Command What it does
mu help Fetch the live tool list grouped by app
mu help <tool> Show parameters and an example for a specific tool
mu login Browser-based login (opens /token, pastes the PAT back)
mu logout Clear the stored token
mu config get Show the saved URL and whether a token is set
mu config get <key> Print a single config value (url or token)
mu config set <k> <v> Save a config value
mu config path Print the path to the config file
mu version Show the CLI version

Common recipes

Scripted news digest

mu news | jq -r '.feed[] | "\(.title)\n  \(.description)\n"'

Weather for a postcode

mu places_search "EC1A 1BB"    # get lat/lon
mu weather_forecast --lat 51.52 --lon -0.10

Build an app from a prompt

mu apps_build --prompt "a pomodoro timer with lap counter"
# → returns slug + URL you can open in a browser

Run the agent

mu agent "find me three interesting AI papers from the last week and summarise them"
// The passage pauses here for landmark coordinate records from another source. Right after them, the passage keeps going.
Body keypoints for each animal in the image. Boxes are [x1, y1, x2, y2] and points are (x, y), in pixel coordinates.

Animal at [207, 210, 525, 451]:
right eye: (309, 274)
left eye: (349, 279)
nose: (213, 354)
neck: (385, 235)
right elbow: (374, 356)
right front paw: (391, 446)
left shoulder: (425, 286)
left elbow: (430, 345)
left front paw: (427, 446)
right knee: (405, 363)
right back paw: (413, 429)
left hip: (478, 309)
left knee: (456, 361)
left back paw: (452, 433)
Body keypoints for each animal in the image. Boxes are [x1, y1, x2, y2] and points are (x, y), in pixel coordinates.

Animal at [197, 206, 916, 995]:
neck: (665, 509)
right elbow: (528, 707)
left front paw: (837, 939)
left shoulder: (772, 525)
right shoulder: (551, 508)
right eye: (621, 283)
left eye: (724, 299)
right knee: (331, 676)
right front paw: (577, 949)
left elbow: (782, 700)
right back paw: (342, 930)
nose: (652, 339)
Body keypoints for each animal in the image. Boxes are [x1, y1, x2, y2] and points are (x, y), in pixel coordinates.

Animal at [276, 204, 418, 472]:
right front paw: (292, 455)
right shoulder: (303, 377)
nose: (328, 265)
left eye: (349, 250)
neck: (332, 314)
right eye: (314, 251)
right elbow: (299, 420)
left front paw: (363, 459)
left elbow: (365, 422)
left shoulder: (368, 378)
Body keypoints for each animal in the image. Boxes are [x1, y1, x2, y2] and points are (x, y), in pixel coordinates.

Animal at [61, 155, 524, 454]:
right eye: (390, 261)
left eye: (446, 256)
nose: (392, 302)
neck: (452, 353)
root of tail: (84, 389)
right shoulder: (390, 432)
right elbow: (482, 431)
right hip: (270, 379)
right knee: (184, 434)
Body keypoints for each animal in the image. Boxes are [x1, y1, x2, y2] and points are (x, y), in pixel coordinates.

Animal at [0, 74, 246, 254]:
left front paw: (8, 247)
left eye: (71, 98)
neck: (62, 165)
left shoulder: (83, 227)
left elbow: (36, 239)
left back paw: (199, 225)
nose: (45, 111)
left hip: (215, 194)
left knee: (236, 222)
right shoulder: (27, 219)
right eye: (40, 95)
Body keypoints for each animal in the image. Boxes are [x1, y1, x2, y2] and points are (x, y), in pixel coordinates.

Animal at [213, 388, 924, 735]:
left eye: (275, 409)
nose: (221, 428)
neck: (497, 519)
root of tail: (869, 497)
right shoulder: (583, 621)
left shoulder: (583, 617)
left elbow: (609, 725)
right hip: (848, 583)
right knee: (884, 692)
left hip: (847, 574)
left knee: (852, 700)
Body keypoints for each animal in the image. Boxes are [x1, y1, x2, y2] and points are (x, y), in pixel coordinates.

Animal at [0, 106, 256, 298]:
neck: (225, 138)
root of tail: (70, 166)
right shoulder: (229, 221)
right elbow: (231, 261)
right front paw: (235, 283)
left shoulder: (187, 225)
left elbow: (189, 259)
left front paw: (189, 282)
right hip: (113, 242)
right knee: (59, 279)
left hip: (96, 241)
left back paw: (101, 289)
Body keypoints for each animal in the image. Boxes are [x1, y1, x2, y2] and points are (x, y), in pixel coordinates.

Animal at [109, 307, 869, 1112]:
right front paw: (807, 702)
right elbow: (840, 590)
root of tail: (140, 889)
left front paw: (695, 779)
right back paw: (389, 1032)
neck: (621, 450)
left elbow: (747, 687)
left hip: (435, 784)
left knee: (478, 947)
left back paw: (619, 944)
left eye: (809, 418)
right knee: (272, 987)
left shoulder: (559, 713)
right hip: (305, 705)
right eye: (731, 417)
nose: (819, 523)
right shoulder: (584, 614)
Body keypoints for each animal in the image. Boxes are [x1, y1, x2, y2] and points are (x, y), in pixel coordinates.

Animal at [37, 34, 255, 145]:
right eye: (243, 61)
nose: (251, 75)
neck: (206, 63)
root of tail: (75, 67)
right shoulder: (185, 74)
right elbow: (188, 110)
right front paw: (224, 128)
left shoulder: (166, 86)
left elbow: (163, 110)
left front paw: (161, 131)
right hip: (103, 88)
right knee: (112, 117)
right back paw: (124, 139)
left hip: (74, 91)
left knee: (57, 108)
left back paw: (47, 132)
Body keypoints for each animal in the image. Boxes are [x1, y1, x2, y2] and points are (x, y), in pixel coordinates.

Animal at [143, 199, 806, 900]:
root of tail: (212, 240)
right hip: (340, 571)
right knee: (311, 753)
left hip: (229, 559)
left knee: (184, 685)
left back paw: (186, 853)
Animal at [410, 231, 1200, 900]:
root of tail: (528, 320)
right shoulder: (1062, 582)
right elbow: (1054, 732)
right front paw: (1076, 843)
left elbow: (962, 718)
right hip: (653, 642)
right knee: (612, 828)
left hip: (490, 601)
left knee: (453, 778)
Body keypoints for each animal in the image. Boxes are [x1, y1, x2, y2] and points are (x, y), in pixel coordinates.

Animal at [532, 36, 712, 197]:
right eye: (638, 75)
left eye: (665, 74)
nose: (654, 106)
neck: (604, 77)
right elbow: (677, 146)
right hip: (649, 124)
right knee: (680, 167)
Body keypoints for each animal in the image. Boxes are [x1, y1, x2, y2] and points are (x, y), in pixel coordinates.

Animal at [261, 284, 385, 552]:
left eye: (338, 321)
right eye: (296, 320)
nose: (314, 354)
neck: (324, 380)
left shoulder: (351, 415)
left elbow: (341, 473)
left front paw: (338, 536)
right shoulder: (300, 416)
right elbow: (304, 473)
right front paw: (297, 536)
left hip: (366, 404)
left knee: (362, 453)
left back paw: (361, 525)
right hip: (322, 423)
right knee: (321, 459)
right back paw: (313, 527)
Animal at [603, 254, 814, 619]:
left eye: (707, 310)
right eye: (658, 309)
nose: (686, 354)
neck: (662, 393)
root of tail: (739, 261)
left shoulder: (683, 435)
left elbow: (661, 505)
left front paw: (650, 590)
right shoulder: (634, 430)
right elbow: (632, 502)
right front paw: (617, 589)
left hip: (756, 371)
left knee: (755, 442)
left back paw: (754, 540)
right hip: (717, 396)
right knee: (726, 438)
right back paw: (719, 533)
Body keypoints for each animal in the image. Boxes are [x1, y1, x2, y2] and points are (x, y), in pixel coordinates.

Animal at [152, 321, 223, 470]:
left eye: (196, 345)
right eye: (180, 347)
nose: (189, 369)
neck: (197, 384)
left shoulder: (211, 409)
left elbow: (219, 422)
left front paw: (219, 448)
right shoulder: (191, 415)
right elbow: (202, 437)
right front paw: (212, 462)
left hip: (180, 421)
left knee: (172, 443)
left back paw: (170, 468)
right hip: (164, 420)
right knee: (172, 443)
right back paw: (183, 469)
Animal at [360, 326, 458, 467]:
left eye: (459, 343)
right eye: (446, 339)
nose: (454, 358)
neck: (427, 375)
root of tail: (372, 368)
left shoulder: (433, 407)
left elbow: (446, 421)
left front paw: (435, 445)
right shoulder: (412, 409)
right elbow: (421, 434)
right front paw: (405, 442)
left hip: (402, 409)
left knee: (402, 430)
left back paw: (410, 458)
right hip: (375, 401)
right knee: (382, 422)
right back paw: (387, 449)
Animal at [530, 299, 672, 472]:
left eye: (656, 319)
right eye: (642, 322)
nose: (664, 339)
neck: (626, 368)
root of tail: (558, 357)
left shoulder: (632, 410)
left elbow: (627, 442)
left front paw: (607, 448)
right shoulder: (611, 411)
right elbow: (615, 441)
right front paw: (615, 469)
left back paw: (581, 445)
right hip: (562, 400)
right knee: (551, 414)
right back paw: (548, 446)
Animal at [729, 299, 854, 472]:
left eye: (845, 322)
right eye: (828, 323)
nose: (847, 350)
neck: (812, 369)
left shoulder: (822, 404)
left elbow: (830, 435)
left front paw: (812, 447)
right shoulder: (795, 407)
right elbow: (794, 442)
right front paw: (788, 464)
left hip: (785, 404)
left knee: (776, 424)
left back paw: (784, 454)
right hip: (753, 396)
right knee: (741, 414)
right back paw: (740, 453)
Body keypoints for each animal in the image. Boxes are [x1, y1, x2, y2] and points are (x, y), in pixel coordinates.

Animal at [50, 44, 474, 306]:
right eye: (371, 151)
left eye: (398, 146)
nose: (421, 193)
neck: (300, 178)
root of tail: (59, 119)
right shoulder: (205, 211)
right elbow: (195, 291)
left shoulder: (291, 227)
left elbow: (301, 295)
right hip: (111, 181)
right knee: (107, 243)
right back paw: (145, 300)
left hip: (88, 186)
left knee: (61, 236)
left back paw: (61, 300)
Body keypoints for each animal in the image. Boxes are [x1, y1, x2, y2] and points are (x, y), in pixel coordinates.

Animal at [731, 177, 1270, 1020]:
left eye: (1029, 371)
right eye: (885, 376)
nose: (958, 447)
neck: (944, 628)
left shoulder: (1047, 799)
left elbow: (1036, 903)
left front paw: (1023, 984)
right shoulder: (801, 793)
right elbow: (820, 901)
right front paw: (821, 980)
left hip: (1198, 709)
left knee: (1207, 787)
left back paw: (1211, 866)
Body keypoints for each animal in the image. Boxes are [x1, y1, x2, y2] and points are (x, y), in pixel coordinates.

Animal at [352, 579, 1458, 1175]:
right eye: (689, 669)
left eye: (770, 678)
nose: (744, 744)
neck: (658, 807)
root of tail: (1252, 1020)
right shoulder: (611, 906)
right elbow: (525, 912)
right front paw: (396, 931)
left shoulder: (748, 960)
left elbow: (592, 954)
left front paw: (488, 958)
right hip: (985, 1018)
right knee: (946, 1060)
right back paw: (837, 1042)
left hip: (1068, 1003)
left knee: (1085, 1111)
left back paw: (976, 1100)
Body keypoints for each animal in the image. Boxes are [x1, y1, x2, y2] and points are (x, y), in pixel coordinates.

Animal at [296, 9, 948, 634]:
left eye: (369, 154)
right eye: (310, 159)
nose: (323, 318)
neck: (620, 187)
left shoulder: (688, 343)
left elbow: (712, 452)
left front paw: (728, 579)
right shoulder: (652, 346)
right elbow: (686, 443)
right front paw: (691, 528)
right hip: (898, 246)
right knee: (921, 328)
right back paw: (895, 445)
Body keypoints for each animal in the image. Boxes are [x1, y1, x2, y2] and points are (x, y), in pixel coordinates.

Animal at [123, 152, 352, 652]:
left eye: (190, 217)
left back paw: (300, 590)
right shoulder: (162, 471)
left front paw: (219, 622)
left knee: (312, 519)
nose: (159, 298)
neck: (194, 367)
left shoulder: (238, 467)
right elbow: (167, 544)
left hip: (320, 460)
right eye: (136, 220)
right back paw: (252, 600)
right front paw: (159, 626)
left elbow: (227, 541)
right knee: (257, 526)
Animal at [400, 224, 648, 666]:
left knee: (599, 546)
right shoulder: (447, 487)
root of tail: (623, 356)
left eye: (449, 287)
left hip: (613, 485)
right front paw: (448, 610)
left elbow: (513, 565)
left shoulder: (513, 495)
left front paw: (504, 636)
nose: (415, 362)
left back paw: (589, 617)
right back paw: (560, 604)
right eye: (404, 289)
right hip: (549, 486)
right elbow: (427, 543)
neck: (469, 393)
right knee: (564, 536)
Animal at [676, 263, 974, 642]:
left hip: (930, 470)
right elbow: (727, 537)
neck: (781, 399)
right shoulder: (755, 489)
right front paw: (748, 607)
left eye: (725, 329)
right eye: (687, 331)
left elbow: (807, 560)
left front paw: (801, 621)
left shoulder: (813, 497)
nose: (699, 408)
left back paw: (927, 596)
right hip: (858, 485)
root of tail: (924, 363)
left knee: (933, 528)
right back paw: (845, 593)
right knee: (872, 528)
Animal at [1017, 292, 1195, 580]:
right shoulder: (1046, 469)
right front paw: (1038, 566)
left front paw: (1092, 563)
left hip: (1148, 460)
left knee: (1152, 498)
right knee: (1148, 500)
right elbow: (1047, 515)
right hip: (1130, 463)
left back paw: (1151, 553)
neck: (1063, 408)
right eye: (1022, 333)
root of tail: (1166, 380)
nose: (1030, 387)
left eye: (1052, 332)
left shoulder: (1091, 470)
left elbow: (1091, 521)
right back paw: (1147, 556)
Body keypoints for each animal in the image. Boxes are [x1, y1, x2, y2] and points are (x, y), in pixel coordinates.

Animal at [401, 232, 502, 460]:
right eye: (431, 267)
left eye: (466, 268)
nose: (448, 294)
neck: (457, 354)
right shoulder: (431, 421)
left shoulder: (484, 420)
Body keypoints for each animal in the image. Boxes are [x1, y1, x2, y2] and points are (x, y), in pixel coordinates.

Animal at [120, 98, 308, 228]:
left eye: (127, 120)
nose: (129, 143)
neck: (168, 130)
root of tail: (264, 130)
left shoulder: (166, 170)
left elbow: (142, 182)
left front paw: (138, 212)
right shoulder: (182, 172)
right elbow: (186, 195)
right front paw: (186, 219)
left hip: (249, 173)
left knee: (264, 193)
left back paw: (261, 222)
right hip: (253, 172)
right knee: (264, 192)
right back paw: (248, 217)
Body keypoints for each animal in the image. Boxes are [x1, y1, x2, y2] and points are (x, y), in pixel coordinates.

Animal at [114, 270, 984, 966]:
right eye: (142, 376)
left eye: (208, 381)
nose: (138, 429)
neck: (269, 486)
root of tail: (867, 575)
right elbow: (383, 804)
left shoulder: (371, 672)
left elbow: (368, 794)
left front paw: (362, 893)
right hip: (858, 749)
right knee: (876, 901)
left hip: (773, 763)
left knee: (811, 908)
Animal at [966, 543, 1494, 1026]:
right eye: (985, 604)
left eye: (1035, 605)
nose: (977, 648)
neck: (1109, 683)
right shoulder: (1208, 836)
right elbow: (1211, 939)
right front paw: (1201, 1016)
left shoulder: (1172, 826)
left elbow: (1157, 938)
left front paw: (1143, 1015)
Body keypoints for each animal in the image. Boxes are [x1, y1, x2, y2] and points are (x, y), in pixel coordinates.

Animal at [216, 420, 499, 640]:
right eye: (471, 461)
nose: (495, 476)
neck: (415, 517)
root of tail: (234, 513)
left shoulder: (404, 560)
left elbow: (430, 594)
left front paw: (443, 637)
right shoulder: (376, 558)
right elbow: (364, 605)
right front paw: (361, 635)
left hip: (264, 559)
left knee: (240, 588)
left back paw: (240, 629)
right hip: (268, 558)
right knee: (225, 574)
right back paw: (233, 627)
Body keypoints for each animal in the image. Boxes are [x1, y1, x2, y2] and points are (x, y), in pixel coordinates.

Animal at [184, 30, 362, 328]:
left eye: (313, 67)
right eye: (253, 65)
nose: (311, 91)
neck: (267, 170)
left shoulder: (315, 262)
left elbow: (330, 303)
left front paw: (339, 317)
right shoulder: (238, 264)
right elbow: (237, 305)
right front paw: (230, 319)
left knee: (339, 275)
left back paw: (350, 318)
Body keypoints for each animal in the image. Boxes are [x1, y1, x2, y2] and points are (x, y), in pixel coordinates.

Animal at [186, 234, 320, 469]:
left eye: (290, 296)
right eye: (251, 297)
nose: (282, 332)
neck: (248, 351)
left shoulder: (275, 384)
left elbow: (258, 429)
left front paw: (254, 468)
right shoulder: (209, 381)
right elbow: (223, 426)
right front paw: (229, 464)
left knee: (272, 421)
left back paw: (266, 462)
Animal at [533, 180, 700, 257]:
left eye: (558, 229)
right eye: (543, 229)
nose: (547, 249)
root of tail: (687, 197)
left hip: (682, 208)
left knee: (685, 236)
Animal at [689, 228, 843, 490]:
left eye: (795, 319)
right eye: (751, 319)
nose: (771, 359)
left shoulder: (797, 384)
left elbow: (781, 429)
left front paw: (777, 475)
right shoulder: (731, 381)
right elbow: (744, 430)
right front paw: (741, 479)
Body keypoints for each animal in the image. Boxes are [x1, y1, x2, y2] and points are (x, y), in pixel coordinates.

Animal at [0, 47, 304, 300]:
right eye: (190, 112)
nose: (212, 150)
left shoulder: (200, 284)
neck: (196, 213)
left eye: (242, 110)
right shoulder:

Search then tail the first result

mu web_search "open source self-hosted email" --raw \
  | jq -r '.results[0].url' \
  | xargs -I {} mu web_fetch --url {}

How it works

The CLI is a standalone package (mu/cli) with no dependencies on the rest of the Mu codebase. Every invocation:

  1. Loads ~/.config/mu/config.json, applies environment overrides, then flag overrides.
  2. Parses the positional arguments as a tool name + --flag value pairs.
  3. Builds a JSON arguments map with inferred types.
  4. Sends a tools/call JSON-RPC request to <url>/mcp.
  5. Formats the response and writes it to stdout.

The same path every MCP client uses. No duplicate code, no drift between CLI and MCP tools — when a new tool is added to the server, it's immediately available on the command line.

Server deployment

The CLI doesn't affect the server in any way. The binary still launches the server when you pass --serve:

mu --serve --address :8080

The dispatch logic looks for --serve in the arguments; anything else falls through to the CLI handler, which talks to /mcp over HTTP and returns an exit code. Existing server deployments continue to work unchanged.